Hungary’s President Sharply Rebukes United Nations for “Irrelevant” Gender Ideology

By | September 29, 2022

Hungarian President Katalin Novák Addresses the General Assembly

NEW YORK, September 30 (C-Fam) After recent criticism from social conservatives that Hungary has been on the wrong side of abortion debates at the United Nations, Katalin Novák, President of Hungary, came out strong on these issues in her speech to the General Assembly last week. Novák lambasted Western countries and the United Nations system for promoting “ideological indoctrination”. Novák suggested that gender ideology is “fiction”.

“Today at a time of war, energy and food crises the organizations set up to avoid war and preserve peace are focusing on ideological indoctrination,” Novák told world leaders only a week after Western countries and the UN system held a summit on education to promote gender ideology, including promoting sexual autonomy for children and homosexual and transgender propaganda.

“This is not what is needed today. Instead, we must regain our ability to distinguish between the essential and the irrelevant, the important and unimportant, reality and fiction,” Novák insisted pointing to the examples of Elizabeth II of England and Winston Churchill.

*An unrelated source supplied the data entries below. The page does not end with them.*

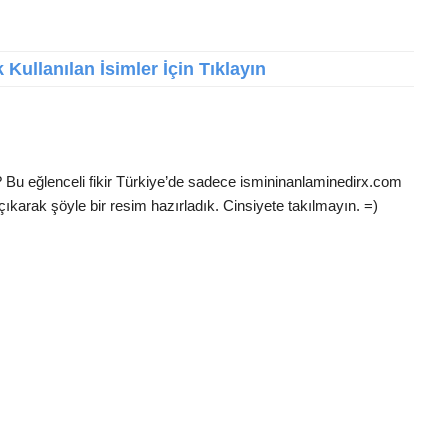
Kullanılan İsimler İçin Tıklayın
i
? Bu eğlenceli fikir Türkiye’de sadece ismininanlaminedirx.com
çıkarak şöyle bir resim hazırladık. Cinsiyete takılmayın. =)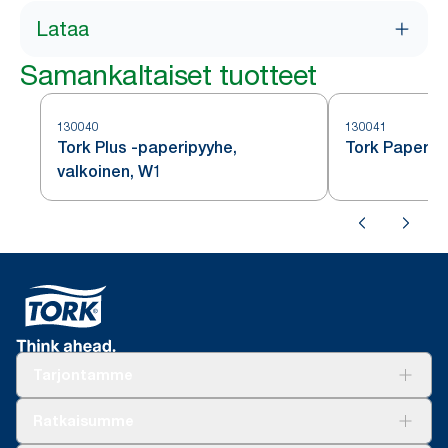
Lataa
Samankaltaiset tuotteet
130040
130041
Tork Plus -paperipyyhe,
Tork Paperip
valkoinen, W1
Tarjontamme
Ratkaisuja
Ratkaisumme
Vastuullisuus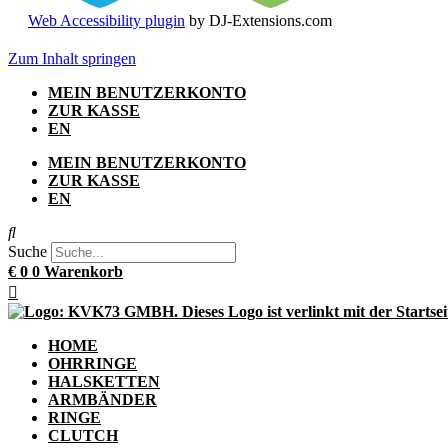
Web Accessibility plugin
by DJ-Extensions.com
Zum Inhalt springen
MEIN BENUTZERKONTO
ZUR KASSE
EN
MEIN BENUTZERKONTO
ZUR KASSE
EN
Suche
€
0
0
Warenkorb
HOME
OHRRINGE
HALSKETTEN
ARMBÄNDER
RINGE
CLUTCH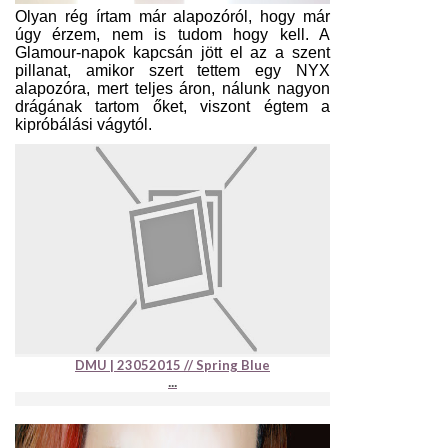
Olyan rég írtam már alapozóról, hogy már
úgy érzem, nem is tudom hogy kell. A
Glamour-napok kapcsán jött el az a szent
pillanat, amikor szert tettem egy NYX
alapozóra, mert teljes áron, nálunk nagyon
drágának tartom őket, viszont égtem a
kipróbálási vágytól.
DMU | 23052015 // Spring Blue
...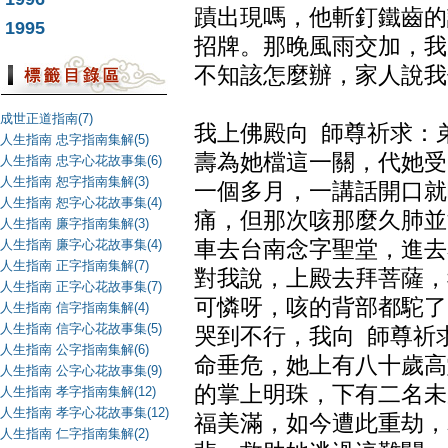
蹟出現嗎，他斬釘鐵齒的
1995
招牌。那晚風雨交加，我
不知該怎麼辦，家人說我
成世正道指南(7)
我上佛殿向 師尊祈求：
人生指南 忠字指南集解(5)
壽為她檔這一關，代她受
人生指南 忠字心花故事集(6)
人生指南 恕字指南集解(3)
一個多月，一講話開口就
人生指南 恕字心花故事集(4)
痛，但那次咳那麼久肺並
人生指南 廉字指南集解(3)
人生指南 廉字心花故事集(4)
車去台南念字聖堂，進去
人生指南 正字指南集解(7)
對我說，上殿去拜菩薩，
人生指南 正字心花故事集(7)
可憐呀，咳的背部都駝了
人生指南 信字指南集解(4)
人生指南 信字心花故事集(5)
哭到不行，我向 師尊祈
人生指南 公字指南集解(6)
命垂危，她上有八十歲高
人生指南 公字心花故事集(9)
的掌上明珠，下有二名未
人生指南 孝字指南集解(12)
人生指南 孝字心花故事集(12)
福美滿，如今遭此重劫，
人生指南 仁字指南集解(2)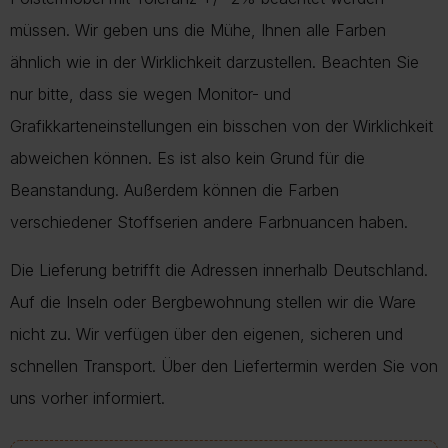
müssen. Wir geben uns die Mühe, Ihnen alle Farben
ähnlich wie in der Wirklichkeit darzustellen. Beachten Sie
nur bitte, dass sie wegen Monitor- und
Grafikkarteneinstellungen ein bisschen von der Wirklichkeit
abweichen können. Es ist also kein Grund für die
Beanstandung. Außerdem können die Farben
verschiedener Stoffserien andere Farbnuancen haben.
Die Lieferung betrifft die Adressen innerhalb Deutschland.
Auf die Inseln oder Bergbewohnung stellen wir die Ware
nicht zu. Wir verfügen über den eigenen, sicheren und
schnellen Transport. Über den Liefertermin werden Sie von
uns vorher informiert.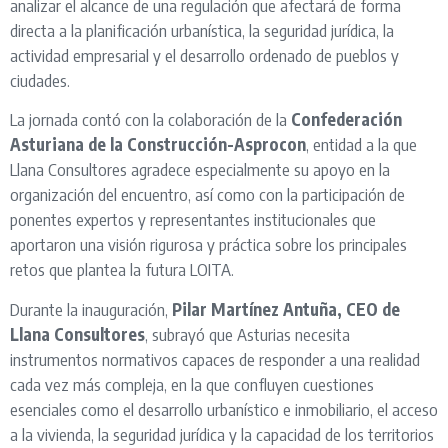
analizar el alcance de una regulación que afectará de forma
directa a la planificación urbanística, la seguridad jurídica, la
actividad empresarial y el desarrollo ordenado de pueblos y
ciudades.
La jornada contó con la colaboración de la
Confederación
Asturiana de la Construcción-Asprocon
, entidad a la que
Llana Consultores agradece especialmente su apoyo en la
organización del encuentro, así como con la participación de
ponentes expertos y representantes institucionales que
aportaron una visión rigurosa y práctica sobre los principales
retos que plantea la futura LOITA.
Durante la inauguración,
Pilar Martínez Antuña, CEO de
Llana Consultores
, subrayó que Asturias necesita
instrumentos normativos capaces de responder a una realidad
cada vez más compleja, en la que confluyen cuestiones
esenciales como el desarrollo urbanístico e inmobiliario, el acceso
a la vivienda, la seguridad jurídica y la capacidad de los territorios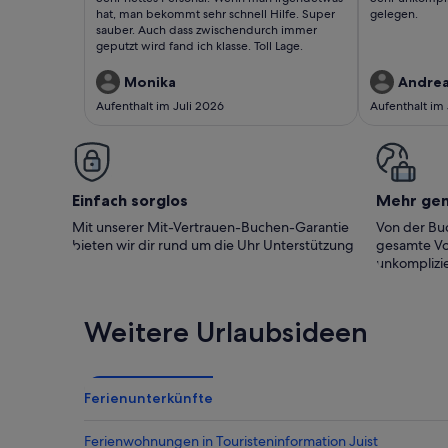
man bekommt sehr
bewertungen)
bewert
hat, man bekommt sehr schnell Hilfe. Super
gelegen.
schnell Hilfe. Super
sauber. Auch dass zwischendurch immer
geputzt wird fand ich klasse. Toll Lage.
sauber. Auc..
Monika
Andre
Aufenthalt im Juli 2026
Aufenthalt im 
Einfach sorglos
Mehr ge
Mit unserer Mit-Vertrauen-Buchen-Garantie
Von der Buc
bieten wir dir rund um die Uhr Unterstützung
gesamte Vo
unkomplizie
Weitere Urlaubsideen
Ferienunterkünfte
Ferienwohnungen in Touristeninformation Juist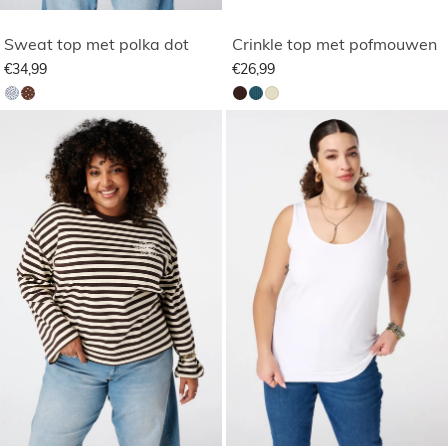
Sweat top met polka dot
Crinkle top met pofmouwen
€34,99
€26,99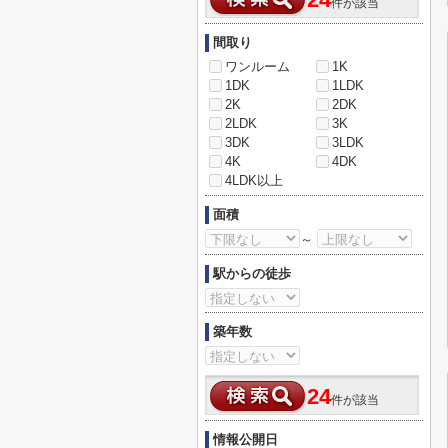
24
件が該当
間取り
ワンルーム
1K
1DK
1LDK
2K
2DK
2LDK
3K
3DK
3LDK
4K
4DK
4LDK以上
面積
～
駅からの徒歩
築年数
24
件が該当
情報公開日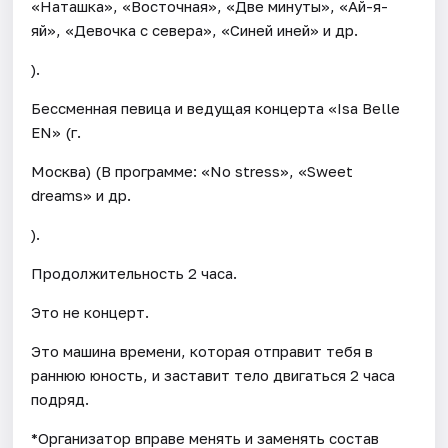
«Наташка», «Восточная», «Две минуты», «Ай-я-
яй», «Девочка с севера», «Синей иней» и др.
).
Бессменная певица и ведущая концерта «Isa Belle
EN» (г.
Москва) (В программе: «No stress», «Sweet
dreams» и др.
).
Продолжительность 2 часа.
Это не концерт.
Это машина времени, которая отправит тебя в
раннюю юность, и заставит тело двигаться 2 часа
подряд.
*Организатор вправе менять и заменять состав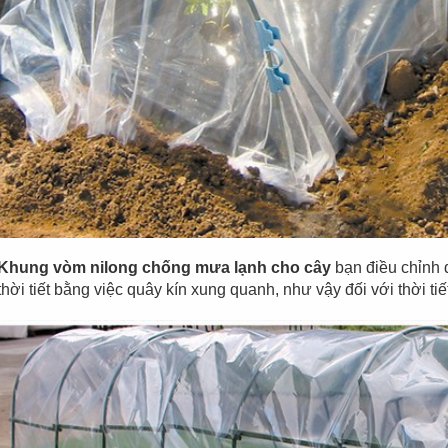
Khung vòm nilong chống mưa lạnh cho cây
bạn điều chỉnh 
thời tiết bằng việc quây kín xung quanh, như vậy đối với thời tiế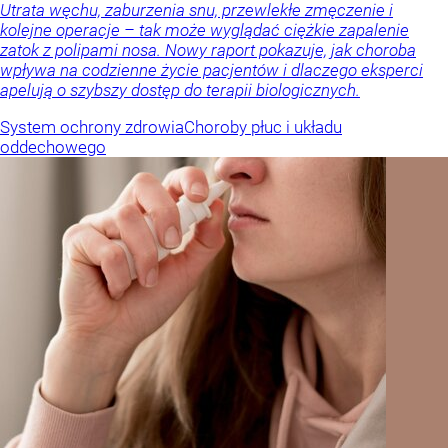
Utrata węchu, zaburzenia snu, przewlekłe zmęczenie i
kolejne operacje – tak może wyglądać ciężkie zapalenie
zatok z polipami nosa. Nowy raport pokazuje, jak choroba
wpływa na codzienne życie pacjentów i dlaczego eksperci
apelują o szybszy dostęp do terapii biologicznych.
System ochrony zdrowia
Choroby płuc i układu
oddechowego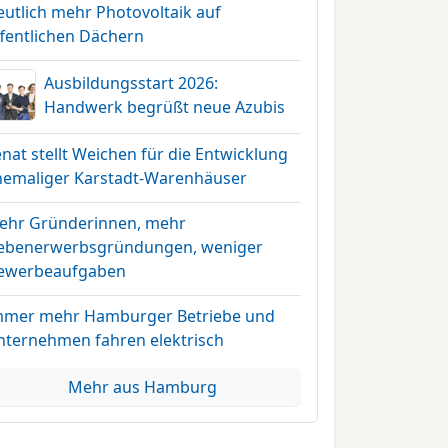
eutlich mehr Photovoltaik auf
ffentlichen Dächern
Ausbildungsstart 2026:
Handwerk begrüßt neue Azubis
nat stellt Weichen für die Entwicklung
hemaliger Karstadt-Warenhäuser
ehr Gründerinnen, mehr
ebenerwerbsgründungen, weniger
ewerbeaufgaben
mmer mehr Hamburger Betriebe und
nternehmen fahren elektrisch
Mehr aus Hamburg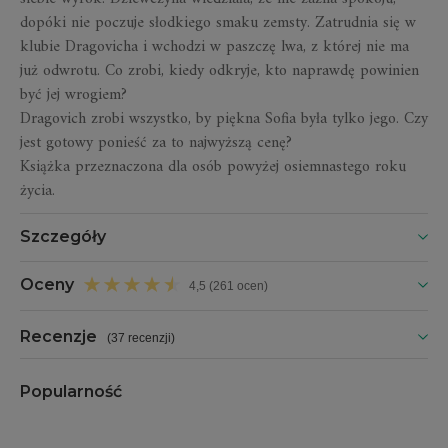
dopóki nie poczuje słodkiego smaku zemsty. Zatrudnia się w
klubie Dragovicha i wchodzi w paszczę lwa, z której nie ma
już odwrotu. Co zrobi, kiedy odkryje, kto naprawdę powinien
być jej wrogiem?
Dragovich zrobi wszystko, by piękna Sofia była tylko jego. Czy
jest gotowy ponieść za to najwyższą cenę?
Książka przeznaczona dla osób powyżej osiemnastego roku
życia.
Szczegóły
Oceny
4,5 (261 ocen)
Recenzje
(
37 recenzji
)
Popularność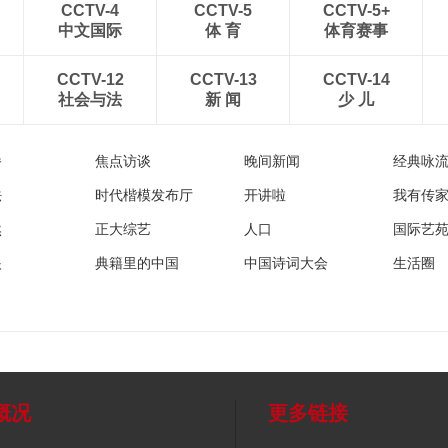
CCTV-4
CCTV-5
CCTV-5+
中文国际
体 育
体育赛事
CCTV-12
CCTV-13
CCTV-14
社会与法
新 闻
少 儿
播
焦点访谈
晚间新闻
经典咏
法
时代楷模发布厅
开讲啦
我有传
然
正大综艺
人口
国际艺
眼
典籍里的中国
中国诗词大会
生活圈
概况
更多链接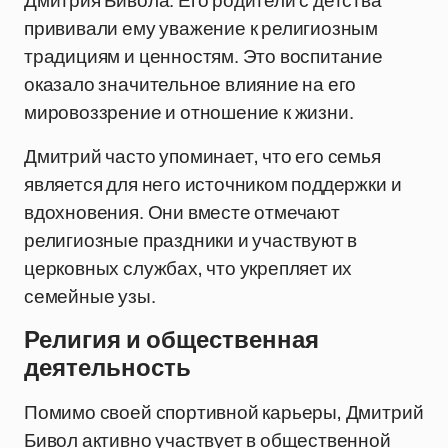
Дмитрия Бивола. Его родители с детства
прививали ему уважение к религиозным
традициям и ценностям. Это воспитание
оказало значительное влияние на его
мировоззрение и отношение к жизни.
Дмитрий часто упоминает, что его семья
является для него источником поддержки и
вдохновения. Они вместе отмечают
религиозные праздники и участвуют в
церковных службах, что укрепляет их
семейные узы.
Религия и общественная
деятельность
Помимо своей спортивной карьеры, Дмитрий
Бивол активно участвует в общественной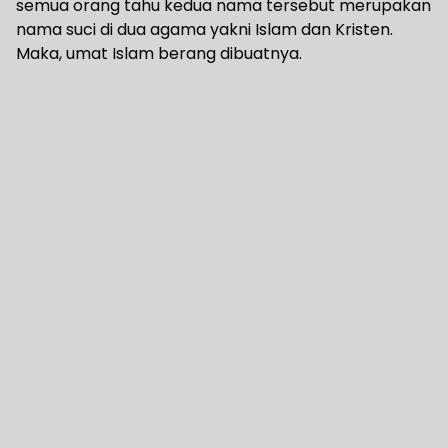
semua orang tahu kedua nama tersebut merupakan
nama suci di dua agama yakni Islam dan Kristen.
Maka, umat Islam berang dibuatnya.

Novák’s criticism was overshadowed by a chorus of concern about the conflict in Ukraine, the predominant theme in all statements in the General Assembly this year. But she was not entirely alone in criticizing UN social engineering.

Vatican Secretary of State, Pietro Cardinal Parolin said the promotion of “divisive” agendas by the United Nations was contributing to the “crisis of credibility” of the United Nations.

Quoting Pope Francis, he said the “flagrant imposition of contentious policies” without even attempting to find common ground among UN member states was a form of “ideological colonization.” He called for protection of the family and against “reinventing human rights.”

Guatemala’s President, Alejandro Giammattei, criticized the use of international mechanisms to promote “divisive ideologies” and called on countries to cooperate on issues on which there is agreement.

“Hunger and poverty are not ideological!” he emphasized.

Giammattei insisted that all governments and international mechanisms must respect sovereignty and that they must not interfere in the internal affairs of sovereign states. He called on countries to protect human rights, including the right to life “from conception until natural death.”

Even as most countries shied away from the culture wars in their statements, several world leaders from Western donor countries and poorer countries doubled down on promoting “sexual and reproductive health and rights” and gender ideology.

UN Secretary General Antonio Guterres said that “gender equality is getting worse and women’s lives are getting worse” including in “choices around sexual and reproductive health,” in a veiled attack on the reversal of Roe v. Wade by the U.S. Supreme Court earlier this year.

Spanish Prime Minister Pedro Sánchez echoed Guterres on the U.S. Supreme Court. He denounced “global threats to women’s sexual and reproductive freedom” and “backsliding in certain advanced democracies.”

Canada’s Foreign Minister, Mélanie Joly also complained against “rollbacks to sexual and reproductive health and rights,” specifically calling for abortion rights.

“Canada will always stand up for your right to choose!” she said, as if speaking to the women of the world.

Prime Minister Jonas Gahr Støre of Norway said promoting the right of women and girls “to decide over their own bodies” was a priority of his country.

U.S. President Joe Biden prophesied that the global culture wars will be won by countries that promote “basic reproductive rights” and where “LGBTQ+ community individuals live and love freely.”